====== Stored records
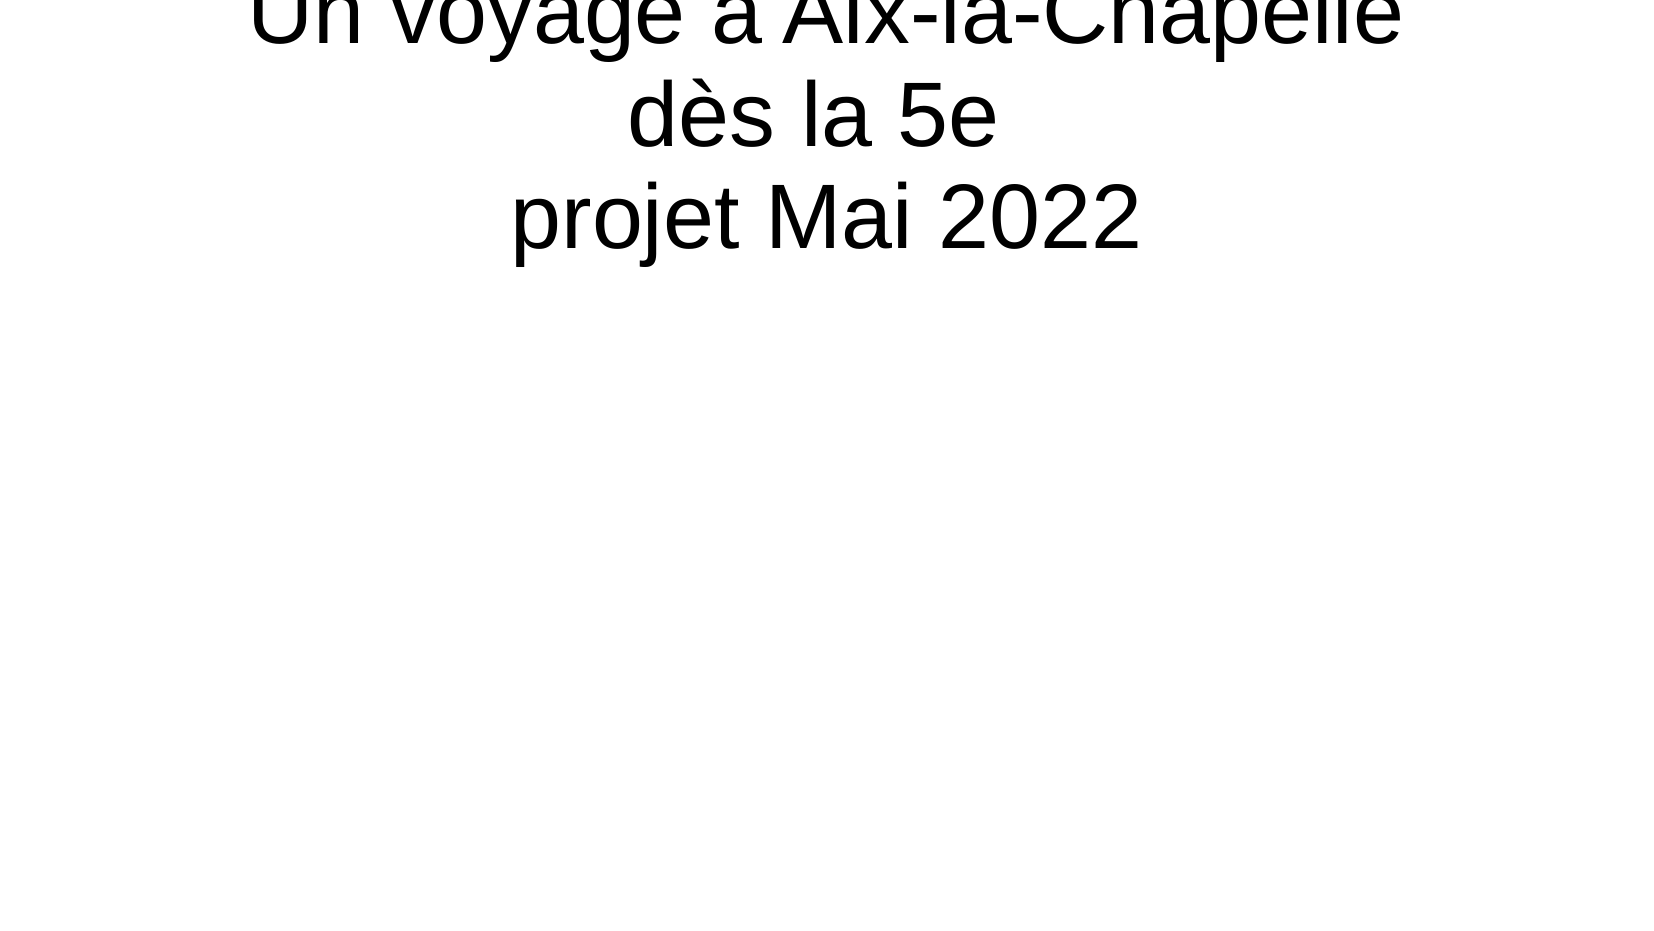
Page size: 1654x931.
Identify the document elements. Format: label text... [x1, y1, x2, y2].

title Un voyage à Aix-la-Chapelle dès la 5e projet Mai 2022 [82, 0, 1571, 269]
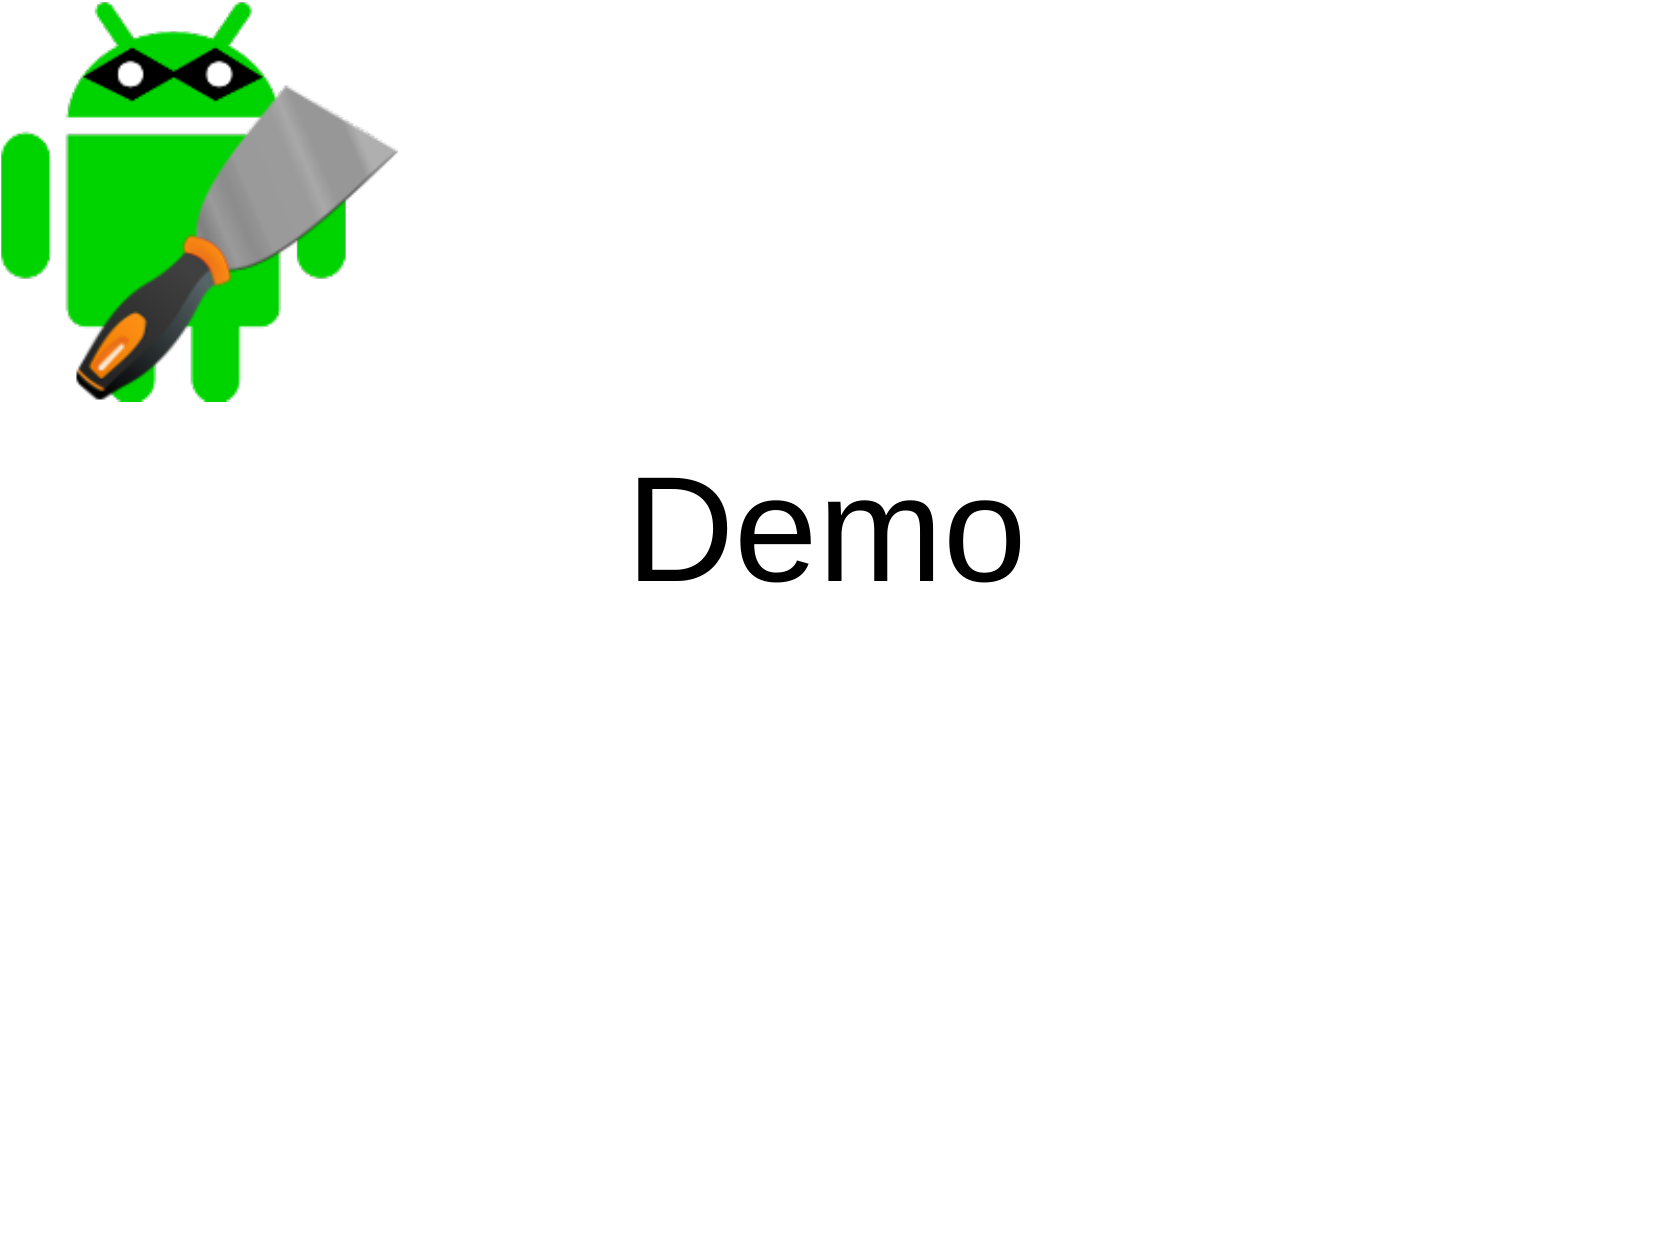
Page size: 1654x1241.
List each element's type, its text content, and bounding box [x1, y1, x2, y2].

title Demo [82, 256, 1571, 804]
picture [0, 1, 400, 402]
============
Copy word for word the lines above, beginning with the line containing "Page size: 1654x1241." and running through the last line, both included.

### The output
Page size: 1654x1241.
List each element's type, its text content, and bounding box [x1, y1, x2, y2].

title Demo [82, 256, 1571, 804]
picture [0, 1, 400, 402]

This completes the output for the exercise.